ABINGDON, Va. -- If K-VA-T Food Stores here can sustain positive results with its use of electronic shelf labels, the retailer could expand its ESL use to additional stores and employ expanded applications, such as consumer messaging and inventory monitoring.
In the one supermarket where K-VA-T is already testing them, ESLs are providing increased price accuracy and labor savings.
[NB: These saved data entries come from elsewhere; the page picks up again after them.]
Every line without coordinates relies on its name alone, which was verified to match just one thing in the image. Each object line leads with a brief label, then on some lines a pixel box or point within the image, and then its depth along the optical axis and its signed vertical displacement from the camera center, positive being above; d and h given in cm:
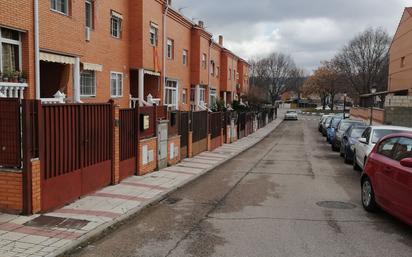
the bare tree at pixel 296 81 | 11612 +583
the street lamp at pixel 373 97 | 3439 +58
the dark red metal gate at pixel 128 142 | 1159 -108
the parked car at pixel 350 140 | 1780 -150
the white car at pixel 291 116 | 7338 -215
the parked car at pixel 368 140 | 1414 -115
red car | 702 -126
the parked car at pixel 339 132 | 2334 -151
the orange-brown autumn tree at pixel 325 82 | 8125 +434
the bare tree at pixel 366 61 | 7019 +674
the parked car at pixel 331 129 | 2859 -169
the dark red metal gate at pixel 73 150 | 802 -99
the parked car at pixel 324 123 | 3834 -178
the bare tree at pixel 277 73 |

The retailer will decide in early January whether it will expand the ESL system to additional stores.
"Once we make our evaluation and weigh the benefits, we will look to expand the system to other stores," said Tom Hembree, senior vice president for the 79-store retailer. "If we expand further, we will make the process a slow one, probably focusing on one store at a time."
K-VA-T intends to deploy 20 additional stores beginning next year, according to a source familiar with the situation.
The retailer's Johnson City, Tenn., Food City store is currently using approximately 15,200 electronic labels, "available on shelves for dry grocery, packaged meats, frozen foods and dairy items," said Hembree.
Price integrity and labor savings are the key benefits the ESLs are providing, he added. "Prior to the system we were seeing close to 99% [price] accuracy, but with the units in place we can achieve 100%," Hembree said. "As for labor savings, because price changes are done electronically we are eliminating the need for human intervention.
"Our operating expenses are lower because we no longer have costs for the generation of labels at headquarters, and the shipping of labels to the store," he added. In addition, "the manpower that we are saving by not manually changing [paper] labels can be redirected into customer service."
K-VA-T eventually expects to take advantage of additional applications available through the units.
"The [electronic] labels have the ability to automatically flash frequent-shopper prices and the savings those shoppers receive, display new item announcements, prompt promotions or advertising, and even monitor our inventory levels," said Hembree. "If results remain positive, we will try to get the most value out of the system as possible."
Hard savings from increased price accuracy and labor savings with ESLs reportedly provide a return on investment within two to three years, according to the source.
ESLs use a liquid crystal display screen to exhibit a product's price. K-VA-T is testing wireless radio frequency devices, rather than wired technology, which draw data from the same computer file used to update a store's point-of-sale system. K-VA-T began testing the units in July.